My last conversation with Joyce on the phone took place a few years ago. I was preparing to fly out to California where Caryl Matrisciana was going to interview me for her film series Wide Is The Gate. Caryl had been gleaning valuable information from my expertise on Dominionism to use in her films. Joyce was so happy to pray with me, especially on this topic. I was able to thank her for her immense influence on my life.

The more my life goes on, the more I recognize the miracle of Joyce’s discipleship in my life. When I get to heaven I will be excited to thank her and point to the continuing fruits the Lord produced in my life from her faithful ministry to me all of those years ago.
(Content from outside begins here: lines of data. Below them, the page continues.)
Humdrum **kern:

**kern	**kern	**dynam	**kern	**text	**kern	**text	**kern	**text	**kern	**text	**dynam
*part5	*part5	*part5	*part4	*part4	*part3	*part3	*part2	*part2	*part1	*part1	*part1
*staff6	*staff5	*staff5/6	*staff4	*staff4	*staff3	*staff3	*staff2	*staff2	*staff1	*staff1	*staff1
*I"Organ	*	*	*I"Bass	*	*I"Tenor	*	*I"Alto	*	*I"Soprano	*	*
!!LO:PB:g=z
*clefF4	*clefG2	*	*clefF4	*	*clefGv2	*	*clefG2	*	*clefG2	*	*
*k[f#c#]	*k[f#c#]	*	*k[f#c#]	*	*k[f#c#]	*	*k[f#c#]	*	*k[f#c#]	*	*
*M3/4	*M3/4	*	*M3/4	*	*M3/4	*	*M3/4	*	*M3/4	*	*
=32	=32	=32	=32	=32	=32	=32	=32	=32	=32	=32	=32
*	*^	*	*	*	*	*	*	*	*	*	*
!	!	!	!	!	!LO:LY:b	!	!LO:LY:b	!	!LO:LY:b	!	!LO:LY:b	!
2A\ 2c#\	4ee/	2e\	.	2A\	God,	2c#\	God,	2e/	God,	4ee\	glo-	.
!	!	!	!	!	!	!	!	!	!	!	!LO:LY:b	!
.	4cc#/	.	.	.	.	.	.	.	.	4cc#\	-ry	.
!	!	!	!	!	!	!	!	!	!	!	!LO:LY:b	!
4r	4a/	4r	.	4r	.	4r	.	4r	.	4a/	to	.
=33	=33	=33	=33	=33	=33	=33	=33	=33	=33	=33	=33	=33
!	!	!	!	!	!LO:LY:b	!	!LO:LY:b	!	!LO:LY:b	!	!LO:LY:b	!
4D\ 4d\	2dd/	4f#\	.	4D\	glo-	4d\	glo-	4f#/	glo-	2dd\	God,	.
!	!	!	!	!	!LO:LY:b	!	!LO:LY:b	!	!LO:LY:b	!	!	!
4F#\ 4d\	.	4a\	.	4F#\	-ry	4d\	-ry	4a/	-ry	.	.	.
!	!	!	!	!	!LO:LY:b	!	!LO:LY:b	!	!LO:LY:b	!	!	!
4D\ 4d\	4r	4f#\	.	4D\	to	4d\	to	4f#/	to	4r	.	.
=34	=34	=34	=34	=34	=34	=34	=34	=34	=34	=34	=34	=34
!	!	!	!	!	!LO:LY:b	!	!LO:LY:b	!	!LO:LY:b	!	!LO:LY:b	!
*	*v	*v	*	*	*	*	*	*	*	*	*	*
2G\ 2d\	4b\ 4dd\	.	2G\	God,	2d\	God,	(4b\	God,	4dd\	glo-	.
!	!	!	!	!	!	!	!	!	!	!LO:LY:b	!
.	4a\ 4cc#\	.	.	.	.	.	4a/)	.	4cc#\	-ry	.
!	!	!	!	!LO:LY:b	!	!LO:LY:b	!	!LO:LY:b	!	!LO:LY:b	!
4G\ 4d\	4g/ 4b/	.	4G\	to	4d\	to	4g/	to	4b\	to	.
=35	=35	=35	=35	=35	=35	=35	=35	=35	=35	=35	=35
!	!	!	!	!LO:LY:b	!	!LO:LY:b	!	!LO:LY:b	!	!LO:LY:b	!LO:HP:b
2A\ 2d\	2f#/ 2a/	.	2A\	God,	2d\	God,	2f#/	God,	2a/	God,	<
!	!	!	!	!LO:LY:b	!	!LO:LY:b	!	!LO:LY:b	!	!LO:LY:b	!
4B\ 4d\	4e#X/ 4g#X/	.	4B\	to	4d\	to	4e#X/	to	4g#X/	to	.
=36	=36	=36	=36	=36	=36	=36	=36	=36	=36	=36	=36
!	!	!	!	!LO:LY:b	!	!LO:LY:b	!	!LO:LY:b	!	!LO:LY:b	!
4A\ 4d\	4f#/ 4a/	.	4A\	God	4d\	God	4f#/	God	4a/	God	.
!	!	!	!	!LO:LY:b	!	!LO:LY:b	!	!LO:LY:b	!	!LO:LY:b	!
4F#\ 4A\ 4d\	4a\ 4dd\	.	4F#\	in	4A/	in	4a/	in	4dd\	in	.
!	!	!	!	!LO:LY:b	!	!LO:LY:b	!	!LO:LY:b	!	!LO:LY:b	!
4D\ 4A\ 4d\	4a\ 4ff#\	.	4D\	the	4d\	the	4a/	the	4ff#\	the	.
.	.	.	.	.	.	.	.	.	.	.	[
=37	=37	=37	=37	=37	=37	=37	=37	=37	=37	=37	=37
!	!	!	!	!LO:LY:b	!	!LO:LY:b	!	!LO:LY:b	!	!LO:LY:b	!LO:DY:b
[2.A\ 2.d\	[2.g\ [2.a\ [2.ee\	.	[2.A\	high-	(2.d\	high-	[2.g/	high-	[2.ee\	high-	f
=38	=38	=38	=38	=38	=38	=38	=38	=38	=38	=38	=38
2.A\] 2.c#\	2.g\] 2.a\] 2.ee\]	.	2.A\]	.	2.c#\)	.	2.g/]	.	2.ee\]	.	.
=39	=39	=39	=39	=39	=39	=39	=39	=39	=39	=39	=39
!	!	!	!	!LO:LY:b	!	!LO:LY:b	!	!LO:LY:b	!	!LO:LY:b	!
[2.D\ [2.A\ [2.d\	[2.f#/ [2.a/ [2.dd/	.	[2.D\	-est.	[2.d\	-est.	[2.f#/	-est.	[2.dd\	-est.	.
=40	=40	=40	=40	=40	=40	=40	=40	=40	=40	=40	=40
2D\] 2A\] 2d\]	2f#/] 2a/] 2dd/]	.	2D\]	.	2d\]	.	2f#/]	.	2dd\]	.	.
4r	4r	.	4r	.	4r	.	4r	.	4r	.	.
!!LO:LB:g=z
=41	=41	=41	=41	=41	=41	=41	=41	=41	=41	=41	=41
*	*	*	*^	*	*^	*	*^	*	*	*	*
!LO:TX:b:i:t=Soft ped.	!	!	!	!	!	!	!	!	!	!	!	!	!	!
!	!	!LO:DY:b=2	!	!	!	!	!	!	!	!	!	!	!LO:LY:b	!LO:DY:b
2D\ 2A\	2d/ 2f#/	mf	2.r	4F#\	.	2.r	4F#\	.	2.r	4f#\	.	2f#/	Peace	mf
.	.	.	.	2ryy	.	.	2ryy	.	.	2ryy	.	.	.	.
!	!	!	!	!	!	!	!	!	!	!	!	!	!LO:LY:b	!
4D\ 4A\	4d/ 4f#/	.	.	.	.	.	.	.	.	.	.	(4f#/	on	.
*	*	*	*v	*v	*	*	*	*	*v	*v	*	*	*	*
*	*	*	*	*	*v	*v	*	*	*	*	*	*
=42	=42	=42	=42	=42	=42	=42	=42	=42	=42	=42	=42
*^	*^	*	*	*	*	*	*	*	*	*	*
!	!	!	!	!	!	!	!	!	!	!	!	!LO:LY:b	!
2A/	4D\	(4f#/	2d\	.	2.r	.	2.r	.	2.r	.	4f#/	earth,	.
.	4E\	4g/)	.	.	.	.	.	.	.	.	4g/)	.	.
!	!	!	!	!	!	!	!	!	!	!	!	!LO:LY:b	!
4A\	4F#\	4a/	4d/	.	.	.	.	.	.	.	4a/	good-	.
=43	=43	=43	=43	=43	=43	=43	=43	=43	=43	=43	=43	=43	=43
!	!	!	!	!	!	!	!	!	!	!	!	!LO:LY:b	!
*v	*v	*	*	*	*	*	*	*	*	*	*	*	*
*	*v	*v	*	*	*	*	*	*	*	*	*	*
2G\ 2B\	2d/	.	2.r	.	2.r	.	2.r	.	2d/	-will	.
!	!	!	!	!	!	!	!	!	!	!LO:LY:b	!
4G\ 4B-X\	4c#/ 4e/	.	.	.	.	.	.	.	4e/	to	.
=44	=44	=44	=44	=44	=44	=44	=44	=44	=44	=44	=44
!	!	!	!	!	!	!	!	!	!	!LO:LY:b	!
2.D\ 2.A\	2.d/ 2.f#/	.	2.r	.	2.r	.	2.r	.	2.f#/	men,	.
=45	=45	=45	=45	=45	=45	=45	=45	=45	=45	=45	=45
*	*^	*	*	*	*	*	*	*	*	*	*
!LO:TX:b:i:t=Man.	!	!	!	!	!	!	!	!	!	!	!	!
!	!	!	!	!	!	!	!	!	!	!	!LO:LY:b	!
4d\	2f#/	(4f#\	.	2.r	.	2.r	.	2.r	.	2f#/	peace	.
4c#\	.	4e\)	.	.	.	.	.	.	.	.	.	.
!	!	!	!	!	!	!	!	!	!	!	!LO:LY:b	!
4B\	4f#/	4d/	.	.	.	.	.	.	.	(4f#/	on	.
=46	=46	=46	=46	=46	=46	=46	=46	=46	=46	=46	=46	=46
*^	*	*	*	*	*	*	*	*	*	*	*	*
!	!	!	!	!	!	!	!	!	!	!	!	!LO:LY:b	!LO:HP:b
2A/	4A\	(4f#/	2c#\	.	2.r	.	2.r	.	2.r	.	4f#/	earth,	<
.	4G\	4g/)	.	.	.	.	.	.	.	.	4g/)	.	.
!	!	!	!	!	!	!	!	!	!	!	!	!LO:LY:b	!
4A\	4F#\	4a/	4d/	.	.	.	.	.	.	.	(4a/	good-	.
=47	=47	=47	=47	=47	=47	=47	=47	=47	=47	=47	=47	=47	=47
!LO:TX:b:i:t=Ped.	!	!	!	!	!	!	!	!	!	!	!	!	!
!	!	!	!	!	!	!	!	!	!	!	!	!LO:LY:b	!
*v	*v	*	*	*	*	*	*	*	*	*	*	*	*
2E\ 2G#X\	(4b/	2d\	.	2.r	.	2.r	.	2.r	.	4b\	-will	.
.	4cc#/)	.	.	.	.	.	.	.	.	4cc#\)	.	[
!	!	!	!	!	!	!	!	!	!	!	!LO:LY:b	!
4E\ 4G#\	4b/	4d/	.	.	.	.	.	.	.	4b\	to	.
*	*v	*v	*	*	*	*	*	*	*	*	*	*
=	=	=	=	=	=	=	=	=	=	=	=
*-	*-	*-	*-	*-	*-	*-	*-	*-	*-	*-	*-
May other women follow her example – stick to the Word alone, stand and having done all to stand, and speak the truth in love.

“But speak thou the things which become sound doctrine: That the aged men be sober, grave, temperate, sound in faith, in charity, in patience. The aged women likewise, that they be in behaviour as becometh holiness, not false accusers, not given to much wine, teachers of good things; That they may teach the young women to be sober, to love their husbands, to love their children, To be discreet, chaste, keepers at home, good, obedient to their own husbands, that the word of God be not blasphemed.”